『関ヶ原合戦』

家康の戦略と幕藩体制

笠谷和比古 著

講談社選書メチエ 刊

1994年2月11日(初版)
245ページ 1,500円

評 価
★★

笠谷和比古氏は、1949年神戸生まれ。京都大学文学部卒業。同大学院博士課程修了。文学博士。国際日本文化研究センター教授。専攻は日本近世史・武家社会論。

本書は、”関ヶ原での東軍の勝利は「徳川の力」によるものではない。秀忠の軍勢3万の遅参、外様大名の奮戦。不測の事態が家康の計算を狂わせた。苦い勝利。戦後処理の複雑な陰翳。300年の政治構造がここに決定される。近世の幕藩体制の礎を築いた「天下草創」の戦いを描ききる。”というもの

関ヶ原の戦いに関する書籍は多いが、合戦の有様を実証的に明らかにしたものは実に少ない。本書は、現在でも引用する専門書が多く、通説的に扱われている好著らしいので購入した。

その特徴としては、関ヶ原合戦をミクロで見るのではなく、安土桃山時代から徳川時代、幕藩体制の創生に関わる政治史的な観点で分析している事を挙げられる。その点、学術的な意義は認められるだろう。

 

しかし、肝心の関ヶ原合戦の全過程・日時・場所・人数・戦闘の経緯が、参謀本部『日本戦史・関原役』にもっぱら依拠しているというのである。(215頁)
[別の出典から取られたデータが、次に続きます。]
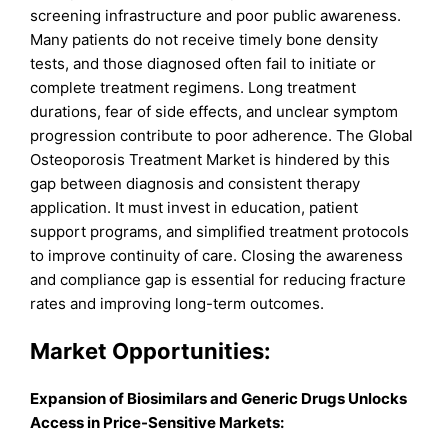
screening infrastructure and poor public awareness.
Many patients do not receive timely bone density
tests, and those diagnosed often fail to initiate or
complete treatment regimens. Long treatment
durations, fear of side effects, and unclear symptom
progression contribute to poor adherence. The Global
Osteoporosis Treatment Market is hindered by this
gap between diagnosis and consistent therapy
application. It must invest in education, patient
support programs, and simplified treatment protocols
to improve continuity of care. Closing the awareness
and compliance gap is essential for reducing fracture
rates and improving long-term outcomes.
Market Opportunities:
Expansion of Biosimilars and Generic Drugs Unlocks
Access in Price-Sensitive Markets: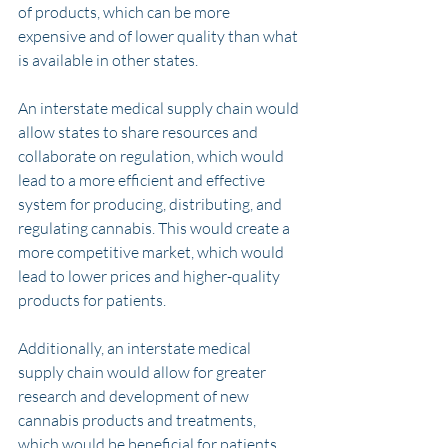
of products, which can be more 
expensive and of lower quality than what 
is available in other states.
An interstate medical supply chain would 
allow states to share resources and 
collaborate on regulation, which would 
lead to a more efficient and effective 
system for producing, distributing, and 
regulating cannabis. This would create a 
more competitive market, which would 
lead to lower prices and higher-quality 
products for patients.
Additionally, an interstate medical 
supply chain would allow for greater 
research and development of new 
cannabis products and treatments, 
which would be beneficial for patients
これには大変失望した。管理人は戦いの史実を求めて通読しただけに、満足を得られる内容ではなかった。
いくら政治史を分析しても、その土台となる歴史が磐石でないのでは、それは”砂上の楼閣”といえるのではなかろうか。

著者曰く、
「関ヶ原合戦が歴史の過程のなかで担った意義は、徳川幕府による日本全土に対する一元的で中央集権的な支配体制を確立したことではなく、むしろさまざまな局面において、分権的で多元的な政治秩序をその後の近世社会に対して付与したことにあるように思われる。」